**Exercise prompt:**
Collect each line of the records below that contains the string "Standart".

(Source records)
___

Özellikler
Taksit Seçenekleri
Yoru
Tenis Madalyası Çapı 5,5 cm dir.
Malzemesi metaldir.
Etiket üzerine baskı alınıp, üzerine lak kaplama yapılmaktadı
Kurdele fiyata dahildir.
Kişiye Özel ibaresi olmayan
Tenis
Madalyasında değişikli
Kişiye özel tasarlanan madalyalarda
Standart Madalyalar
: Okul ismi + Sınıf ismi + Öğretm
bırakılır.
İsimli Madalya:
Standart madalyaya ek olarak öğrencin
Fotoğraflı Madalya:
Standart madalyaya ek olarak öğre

___

**Completed exercise:**
Standart Madalyalar
Standart madalyaya ek olarak öğrencin
Standart madalyaya ek olarak öğre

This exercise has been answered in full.